Ramona stares out the window and pauses before answering my questions about The Craftsman Restaurant that is going on 26-years-old in December. It’s a cottage country institution and she’s ruminating about how things have changed since the beginning. (Located on highway 28 South in Paudash– the small town just before Bancroft). Breakfast: smoked salmon burrito with capers and homefries. Drool.

She’s cupping her coffee mug tight—as if it will help with her answer like a Jeannie in a bottle. Sometimes I want to interject when a minute has passed, but I don’t. This is the urbanite in me who hasn’t checked my iphone for the entire three hours of our talk. She stares and pauses with any question that requires some thought. Wearing moon shaped earrings and a funky purple and black wrap, she is comfort personified. “Someone once called my style unconventional,” she says. No one in Bancroft dare say this. Bancroft is full of all kinds: blue-collar and artsy. “We (including hubbie Jim) were accepted the minute we moved here.”

We talk about the diner’s food–comfort food with a twist. Jim, the chef, adds flair to the basics. Case in point: spruce tip salad dressing. You heard correctly. Jim takes the tips off spruce trees and has added the dressing on the menu from time-to-time.

When I arrive on a late Friday night, he makes me a watermelon and tomato salad with a basal olive oil dressing. It’s a bursting garden in your mouth!

My entrée is salmon with a zucchini fritter garnished with their heirloom spinach –from their own garden. It includes red spinach. Never even knew there was such a thing. It’s served with homefries, and a salad with balsamic and tangerine dressing.

“Years ago regulars wouldn’t eat what you’re eating,” says Ramona. “But now they want to switch it up more… now they often come in having tried it all and say: “I don’t know what I want…make me something.” Twenty-six-years ago when they began, the regulars were more ‘meat and potatoes’ type of eaters; many worked for Bell, Hydro or the Ministry of Natural Resources. But, cut backs mean many of those people have left. “The customers over the years are more eclectic.”

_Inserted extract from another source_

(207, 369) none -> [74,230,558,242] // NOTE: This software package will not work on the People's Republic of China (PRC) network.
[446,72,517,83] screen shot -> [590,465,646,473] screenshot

But the actual restaurant hasn’t changed that much: it has evolved. Antiques cover their walls. Jim’s doing, says Ramona. “Sometimes we get older regulars that have been coming for a long time and they give us something. ‘Here, this is something so you remember us.’” Henry and May, regulars in their 80s, even had their wedding reception here. “They’re gone now,” says Ramona.

Her daughter worked here in the summers and swore she’d never move back once she left. Oh, the youngins. Familiar refrain.

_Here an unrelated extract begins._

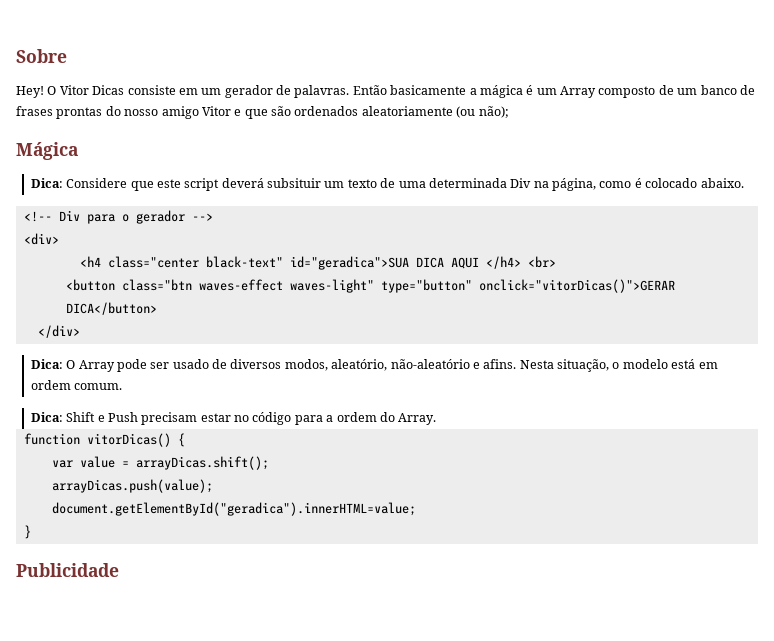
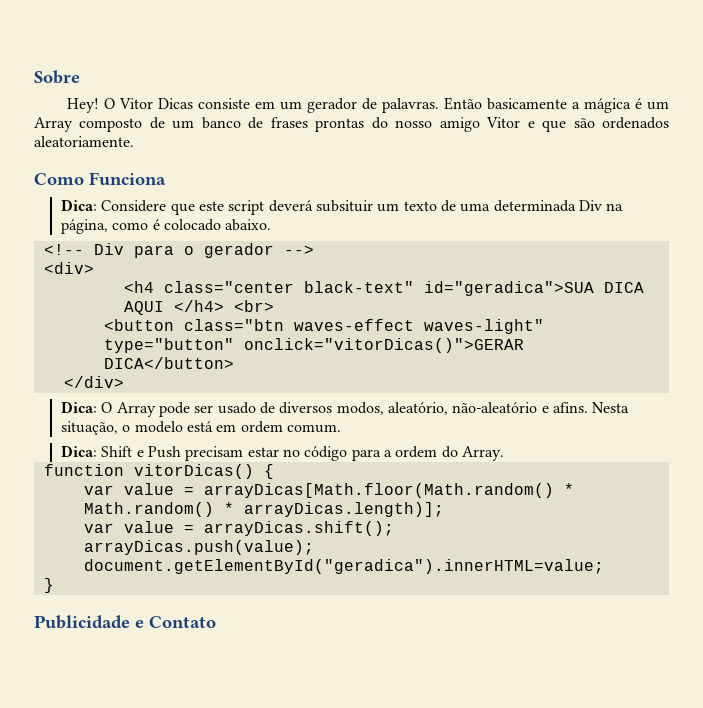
[361,106,509,118] [16,142,78,160] aleatoriamente (ou não); // Mágica -> [34,136,134,147] [34,172,166,186] aleatoriamente. // Como Funciona
(185, 440) none -> [83,483,574,498] [83,502,444,517] // var value = arrayDicas[Math.floor(Math.random() * Math.random() * arrayDicas.length)];
(119, 570) none -> [135,616,216,628] e Contato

Not only has she moved back, but she asks about picking up shifts.

One time it got so busy at the diner, Ramona had to call in help from her daughter and sister in Barrie: “They dropped everything and came…it was so much fun all of us working together.”

Many kids that moved away and began families are moving back, she adds. They’re also returning to things like gardening and more of a ‘live off the land’ kind of life like it was when Ramona arrived decades ago. “More customers ask about what is in the food now.”

Here is a pic of the gang.

 

Community is everything up here, especially considering it takes a lot of creativity and resourcefulness to make a living. When summer is gone and the diner is closed, the town goes into a bit of shut down mode.

But you never get lonely. When Jim had surgery years back, people came by to ask if Ramona needed help with things like taking out the garbage or meals. When one local gardener grew too many green beans every year, guess who got the extras?

It’s that kind of place.

She laments the simple life when they first arrived: back then you could raise chickens and if you had an extra, you could give it to your neighbour. Or, you could sell the eggs to the grocery store.

Everything is regulated now.

Driving out Sunday, the sun came out.

Looks like a regular house, doesn’t it? Feels like it, too. I had breakfast with Ramona. After a giant hug, she thanks me. For what? “After you asked about where all the antiques came from and about the place, that night, Jim and I went around the place and reminisced.” I want to thank Jim and Ramona for reminding me about how good a small town can feel and how this place is the heart of that good feeling.